The boundaries between quintiles (that is, the dollar values of the 20th, 40th, 60th, and 80th percentiles) are themselves informative about the distribution of total family income in each of the surveys. These percentile points are rather similar for the CPS, ACS, and MEPS, but the SIPP quintile boundaries start above the CPS and decline progressively from there (Table IV.2). The NHIS boundaries remain at 92 to 93 percent of the CPS values through the 60th percentile but then rise to nearly 98 percent for the 80th percentile.
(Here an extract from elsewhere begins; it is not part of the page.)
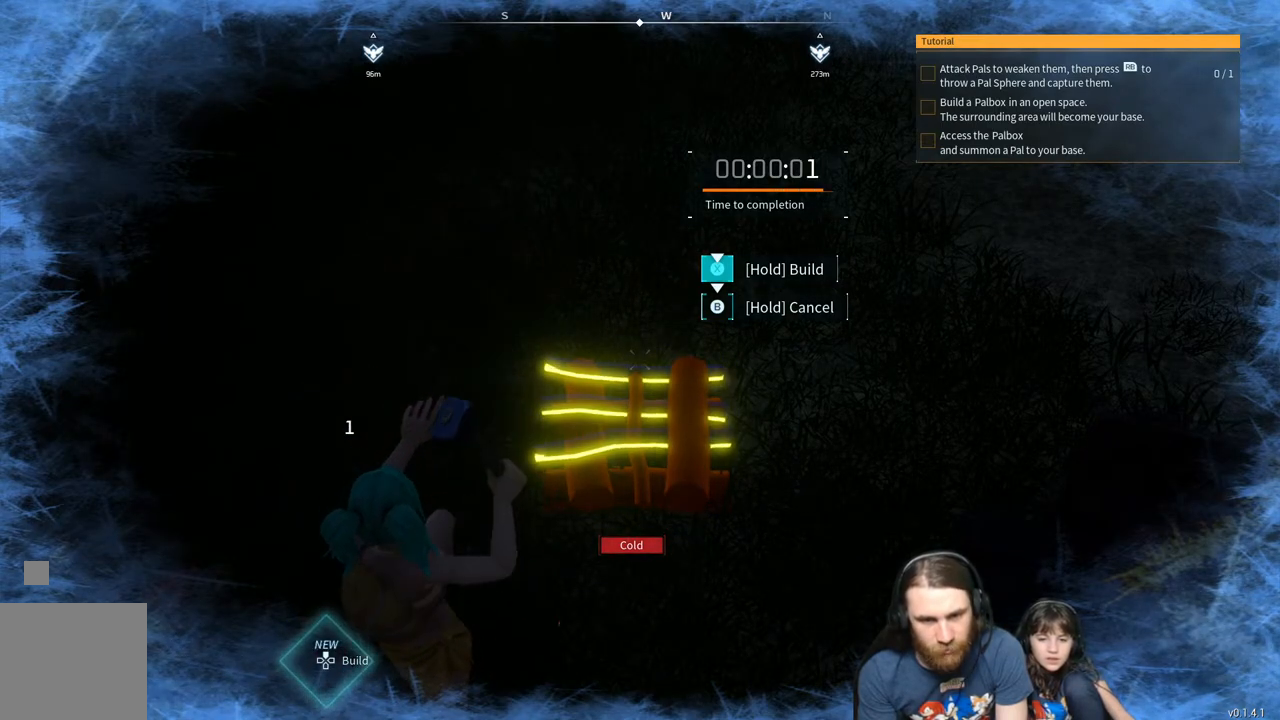
{"buttons": ["X"], "left_stick": "center", "right_stick": "center", "events": []}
The ratio of the 80th to the 20th percentile provides a measure of inequality across the income distribution. The higher the ratio, the more unequally family income is distributed. Given the similarity of their quintile values, the ratios for the CPS, ACS and MEPS are very similar as well. Ratios for the latter two surveys are 97 percent of the CPS ratio of 4.56. The SIPP ratio is much lower at 3.96 or 87 percent of the CPS ratio, reflecting the progressive decline of the SIPP quintiles relative to the CPS values. The NHIS ratio, however, is 6 percent higher than the CPS at 4.83 because the 80th percentile in the NHIS income distribution is relatively higher than the 20th percentile when compared to the CPS.
We obtain similar but more complex findings if we compare per capita income by quintile across the five surveys. Using the ratio of per capita incomes between the top and bottom quintiles as our measure of income dispersion, we find that ACS is just two percentage points below the CPS with a ratio of 7.44 versus 7.57 (Table IV.3). MEPS is now markedly lower with a ratio of 6.90 or 91 percent of the CPS value. SIPP continues to have the lowest ratio at 5.90 or only 78 percent of the CPS ratio. By contrast, the NHIS ratio of 8.34 is 10 percent above the CPS ratio.
|Ratio of 80th to 20th %-ile||4.56||4.44||3.96||4.44||4.83|
|Percent of CPS|
|Ratio of 80th to 20th %-ile||100.0||97.3||86.8||97.4||105.9|
Source: Mathematica Policy Research, from tabulations of calendar year 2002 income from the 2003 CPS ASEC supplement, the 2001 SIPP panel, the 2002 Full-year Consolidated MEPS-HC, and the NHIS, and prior 12 months income, inflation-adjusted to calendar year 2002, from the 2002 ACS.
Like aggregate income, per capita income in the top quintile is affected by outliers and topcoding, so we also calculated the ratio of per capita incomes between the fourth and lowest quintiles. Here the patterns are more similar to what we saw with the ratio of the 80th to the 20th percentile, yet there are notable differences. First, the NHIS ratio exceeds the CPS ratio by an even larger amount, being 16 percent higher at 4.55 versus 3.93 for the CPS. In all cases the NHIS results are driven by a very low per capita income in the bottom quintile (and a low 20th percentile). Large ratios result despite the fact that the upper quintiles and percentiles never match the CPS. The MEPS ratio is also higher than the CPS ratio in this case—by 4 percent. The ACS ratio is 99 percent of the CPS ratio, while the SIPP ratio is 85 percent of the CPS ratio.
Overall, then, we see somewhat greater inequality in the income distribution in the NHIS than the CPS and lower inequality in the SIPP. The ACS matches the CPS very closely while the estimates for MEPS show less, about the same, or more inequality than the CPS depending on the ratio we calculate.